BRIEF 1:
According to the passage on genre tempos, around what tempo does Rap average?
BRIEF 2:
Extend the passage on genre tempos past its final sentence with a paragraph or two in the same voice.

EXCERPT:
^^^^

Now for the actual differences in the tempi of the genres, interestingly even though both Phonk and Pop seem to have a preferred tempo between 120 and 130 beats per minute (BPM), the plot shows that Rap likes to have a little faster tempo on average: around 140 BPM. However the plot also does show a slight peak at 140 BPM for both Phonk and Pop. Since the rap playlist includes the least amount of songs out of the three genres, it seems that overall most songs I like are still around 120-140 BPM. Some other interesting thing to see is, that aside from the 140 BPM range , all three genres also have a small peak at around 95 BPM, which is a lot slower than the usual tempo of these genres. This could mean two things, the first one being that is does in fact not matter whether the tempo of a song is extraordinary for a specific genre. The song could still thrive in a genre regardless of the tempo if the song is still composed very well. The second cause could be that these peaks are caused by sub-genres within each of the main three genres, which could then mean that there are some overlapping sub-genres within the three main genres. It would be interesting to look deeper into the sub-genres within each main genre and see if there is some overlapping there which may have caused this kind of behavior.

^^^^

RECORD EXTRACTS:

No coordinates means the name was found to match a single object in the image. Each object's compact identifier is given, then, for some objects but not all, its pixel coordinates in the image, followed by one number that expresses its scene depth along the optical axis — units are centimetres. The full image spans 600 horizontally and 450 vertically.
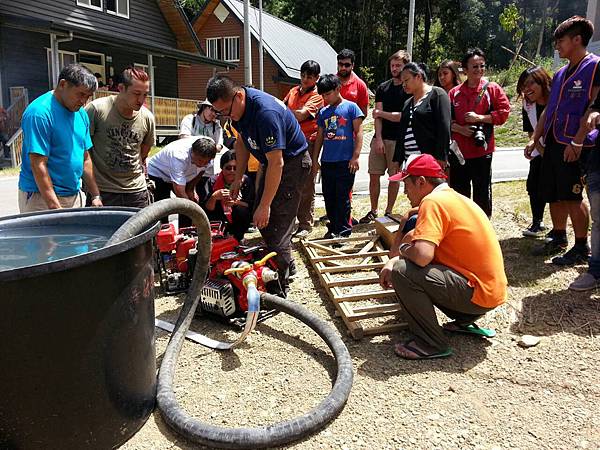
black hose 223
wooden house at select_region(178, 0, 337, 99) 2561
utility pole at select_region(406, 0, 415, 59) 1670
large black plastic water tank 179
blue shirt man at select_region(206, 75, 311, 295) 352
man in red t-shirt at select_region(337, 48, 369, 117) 582
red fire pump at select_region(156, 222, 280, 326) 347
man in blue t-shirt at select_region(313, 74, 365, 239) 520
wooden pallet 341
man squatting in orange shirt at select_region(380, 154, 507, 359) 284
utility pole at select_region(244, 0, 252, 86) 1527
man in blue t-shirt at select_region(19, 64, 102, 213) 329
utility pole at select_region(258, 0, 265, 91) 2162
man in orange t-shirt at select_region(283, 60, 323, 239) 555
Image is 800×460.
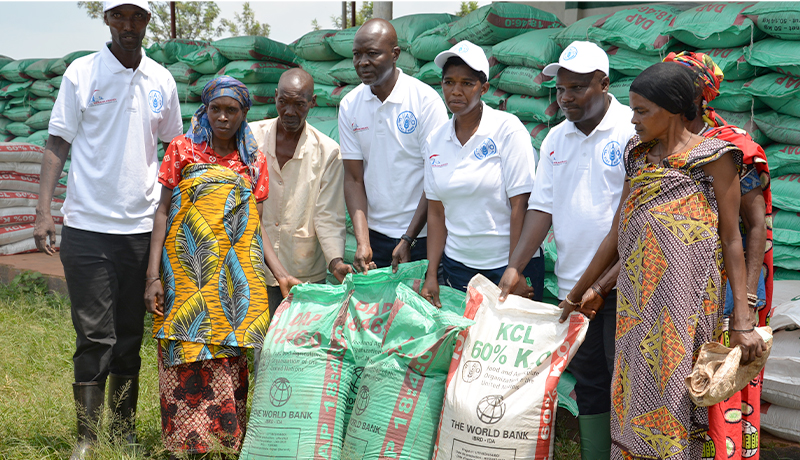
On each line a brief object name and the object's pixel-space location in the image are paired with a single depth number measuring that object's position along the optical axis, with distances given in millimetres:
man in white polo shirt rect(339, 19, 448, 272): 2877
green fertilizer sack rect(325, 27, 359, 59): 4488
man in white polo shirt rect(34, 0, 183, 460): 2748
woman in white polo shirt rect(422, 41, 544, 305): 2531
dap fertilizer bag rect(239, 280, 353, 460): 2426
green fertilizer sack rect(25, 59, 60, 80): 7035
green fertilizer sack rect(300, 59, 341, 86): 4767
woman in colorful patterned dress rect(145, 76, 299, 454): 2555
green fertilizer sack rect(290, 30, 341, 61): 4723
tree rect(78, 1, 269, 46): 15906
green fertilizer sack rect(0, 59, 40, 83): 7399
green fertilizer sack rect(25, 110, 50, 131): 7270
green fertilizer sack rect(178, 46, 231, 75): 5414
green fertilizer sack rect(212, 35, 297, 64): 5164
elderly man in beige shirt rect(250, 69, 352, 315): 3004
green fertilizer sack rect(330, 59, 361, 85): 4523
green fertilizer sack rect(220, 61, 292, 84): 5145
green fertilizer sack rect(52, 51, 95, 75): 6741
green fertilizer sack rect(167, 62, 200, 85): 5699
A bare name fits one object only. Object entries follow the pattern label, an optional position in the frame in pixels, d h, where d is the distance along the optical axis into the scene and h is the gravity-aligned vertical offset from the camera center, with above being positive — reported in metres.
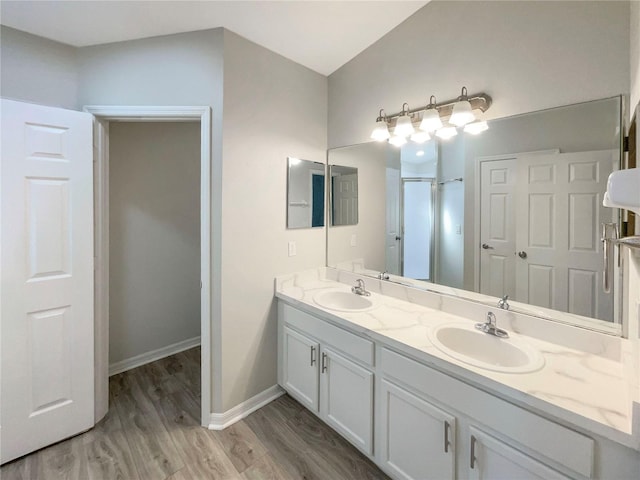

^^^^

TASK OUTPUT 1:
Around 140 BPM.

TASK OUTPUT 2:
Explanation
For this plot I decided to compare the valence and energy of The three genres: Pop, Rap and Phonk. Valence measures the positivity of a song’s musical content, while energy measures the intensity and activity of a song. These are two important factors that contribute to a song’s overall mood and emotional impact. I wanted to see if there was any correlation between the valence and the energy of songs. I thought it would also be interesting to see if the songs of these different genres would differ massively in overall mood and emotional impact.
The distribution interestingly immediately shows that like for the distribution of keys, Pop songs seem to be the most balanced and equally distributed. While Phonk songs all seem to lie towards the top of the energy scale and Rap songs seem to lie more around the middle of the energy scale. I expected the Pop genre to have the highest average valence out of the three genres, since these songs are often linked to positive vibes. And Phonk to have the highest energy values on average, since this genre is associated with fast, loud and noisy music (as can be seen in the plot where bigger points indicate louder songs). Therefore it was kind of surprising to see that pop had actually a really balanced valence distribution. What surprised me even more was to see that this was the case for all three genres, they were all pretty balanced towards the valence scale. Although it was no surprise that Phonk had a relatively high energy on average, I was surprised to find out that the Phonk genre actually also scored relatively high on average for valence too, since I assumed this fast and loud type of music would give off an angry vibe. I also expected to see Rap quite high on the energy scale since there are a lot of fast paced heavy beat rap songs out there, but this was not exactly the case. At least by comparison to the other two genres Rap really seemed to have a slightly lower energy score on average. However Rap songs do seem to have a way higher correlation between energy and valence, since this is the only graph where really a clear linear trend can be seen between these two measurements. This shows that there could be a correlation between the valence and energy of songs, however it is very dependent on the genre it seems.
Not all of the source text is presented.